Historians portray Mr. Khun Sa as charming, Machiavellian and ruthless.
Mr. Khun Sa was born on Feb. 17, 1934, according to Bertil Lintner, a leading expert on Myanmar who interviewed him several times. His father was Chinese and his mother Shan; they lived in the northern Shan state. He changed his name from Chang Chi-fu (also spelled Chufu or Shee-fu) to his nom de guerre, Khun Sa, in the 1970s.
A historian of Southeast Asia, the late Michael Leifer, described him as a “shiftless youth with a criminal disposition.”
His father died when he was young, and his mother became the mistress of a local tax collector, according to Mr. Lintner. He received no formal education but had military training as a soldier with Chinese Nationalist forces who had fled into Burma, which is now known as Myanmar, after the victory of Mao’s Communists in 1949.
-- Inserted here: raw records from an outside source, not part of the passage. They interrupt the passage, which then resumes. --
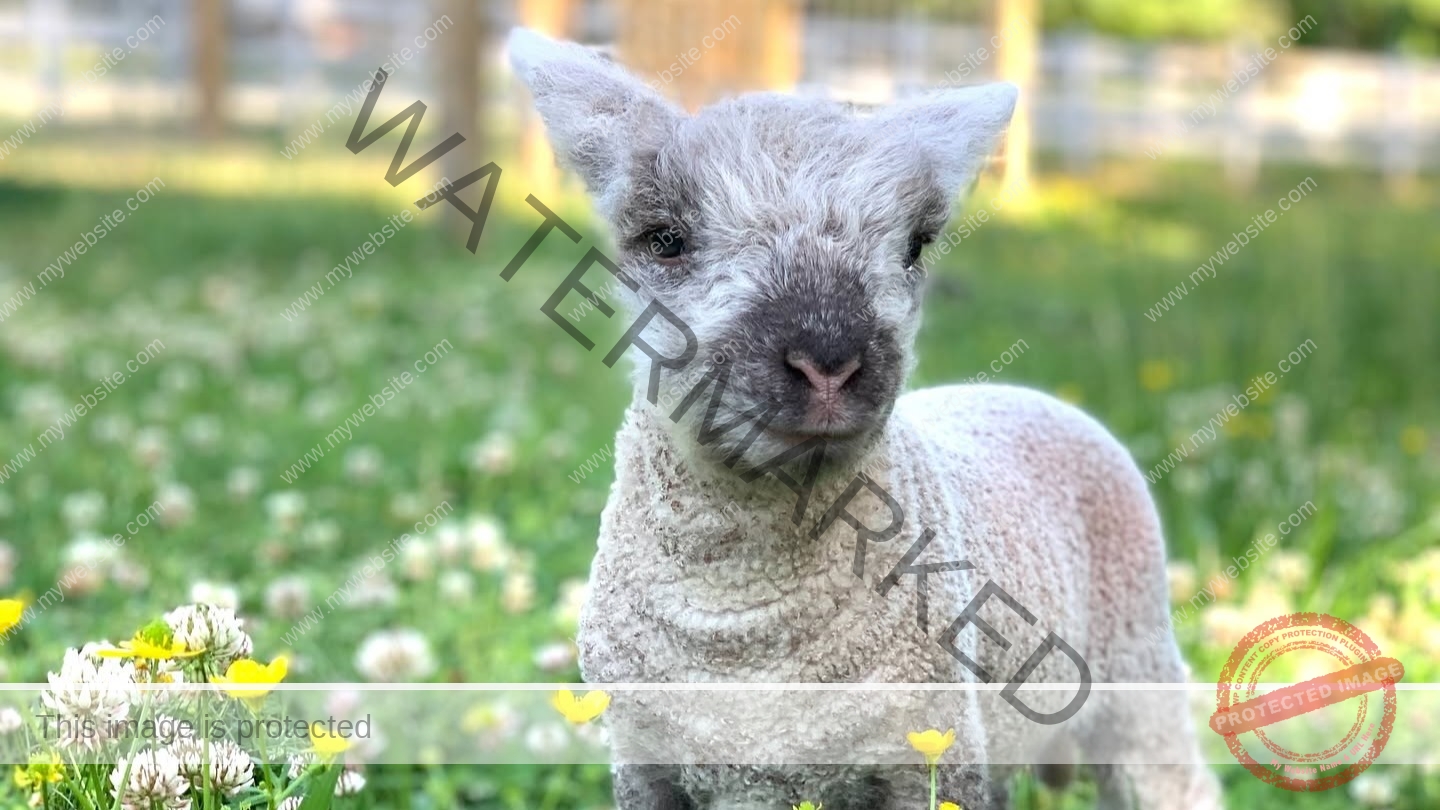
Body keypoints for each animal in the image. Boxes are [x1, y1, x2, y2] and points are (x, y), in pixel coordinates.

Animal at [508, 28, 1223, 810]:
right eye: (665, 238)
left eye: (914, 245)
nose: (828, 360)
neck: (743, 634)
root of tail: (1037, 395)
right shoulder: (644, 761)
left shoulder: (933, 748)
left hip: (1135, 663)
He entered the opium business in 1963, when the Burmese government authorized him and others to form militias allied with the central government as a way of outsourcing the job of fighting rebel groups. Within a year he broke his ties with the Burmese Army and established an independent fief in the northernmost reaches of Burma, near the border with China.
His early career was marked by failure. He challenged the dominance of the Nationalists in the Golden Triangle drug trade, but lost in battle. He was captured by the Burmese central government and imprisoned from 1969 to 1974.
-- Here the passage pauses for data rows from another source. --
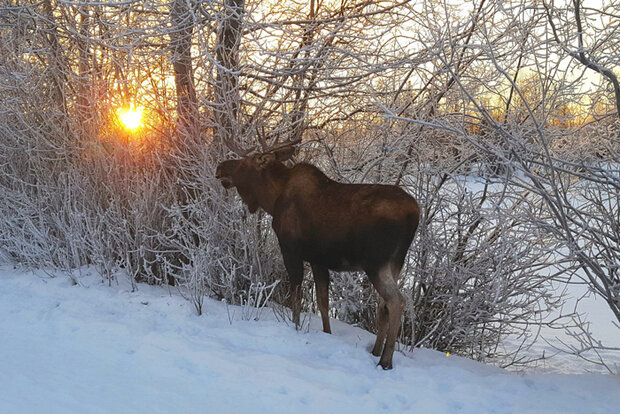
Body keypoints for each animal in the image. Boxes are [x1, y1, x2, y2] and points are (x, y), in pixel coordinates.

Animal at [216, 142, 418, 368]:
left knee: (396, 301)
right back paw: (375, 351)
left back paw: (385, 361)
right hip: (396, 263)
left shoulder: (290, 249)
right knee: (383, 305)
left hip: (376, 263)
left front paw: (295, 327)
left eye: (245, 162)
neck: (272, 199)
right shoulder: (318, 260)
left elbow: (296, 296)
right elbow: (323, 302)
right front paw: (327, 333)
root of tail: (414, 214)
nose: (220, 167)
Soon after his release he rejoined his supporters in the northeast and set up a base in Baan Hin Taek, along the mountainous border near the Thai city of Chiang Rai. His drug network grew and soon came to dominate the Burmese heroin trade.
In the 1980s and 1990s much of the drugs that passed through his network was shipped to the United States. In 1990, the Drug Enforcement Administration calculated that 45 percent of all heroin that reached the United States came from the Golden Triangle.
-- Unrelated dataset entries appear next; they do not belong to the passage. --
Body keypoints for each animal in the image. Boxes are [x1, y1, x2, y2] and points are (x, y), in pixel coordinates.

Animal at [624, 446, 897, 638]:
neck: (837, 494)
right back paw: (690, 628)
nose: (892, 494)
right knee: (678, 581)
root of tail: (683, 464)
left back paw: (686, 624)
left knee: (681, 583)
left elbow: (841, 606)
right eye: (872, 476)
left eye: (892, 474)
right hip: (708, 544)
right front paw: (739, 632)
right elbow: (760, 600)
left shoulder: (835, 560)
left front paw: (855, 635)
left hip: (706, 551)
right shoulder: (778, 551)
Historians have differed on the reach of his power.
Mr. Lintner said Mr. Khun Sa was illiterate and a frontman for an organization dominated by ethnic Chinese from Yunnan Province that still operates. “He was basically a country bumpkin,” Mr. Lintner said. “He was a peasant and never the brains behind the organization.”
But Alfred McCoy, who chronicled the rise of the Golden Triangle in “The Politics of Heroin,” described Mr. Khun Sa as “the only Shan warlord who ran a truly professional smuggling organization capable of transporting large quantities of opium,” and “the first of the Golden Triangle warlords to be worthy of his media crown as ‘kingpin.’ ”
Mr. Khun Sa enjoyed cultivating that image. In an interview with the now-defunct Bangkok World newspaper, he called himself the “King of the Golden Triangle.”
Embarrassed and under strong pressure from the United States, the Thai authorities sought to banish Mr. Khun Sa from Thailand.
In 1980 the Thai prime minister, Prem Tinsulanonda, ordered the air force to bomb his base but failed to dislodge him. In 1982 the Thai army, led by Gen. Chavalit Yongchaiyut, who was later to become prime minister, launched a large-scale assault. Mr. Khun Sa lost 130 men in the ensuing battle and retreated into Myanmar, where he continued to run his heroin business.
Little is known about his life in Yangon after his surrender to the Myanmar authorities. Mr. Kon Jern, the Shan commander, said Mr. Khun Sa was held under house arrest. Other reports have said he lived comfortably if not lavishly. He had three daughters and five sons, according to Mr. Lintner, all of them educated abroad.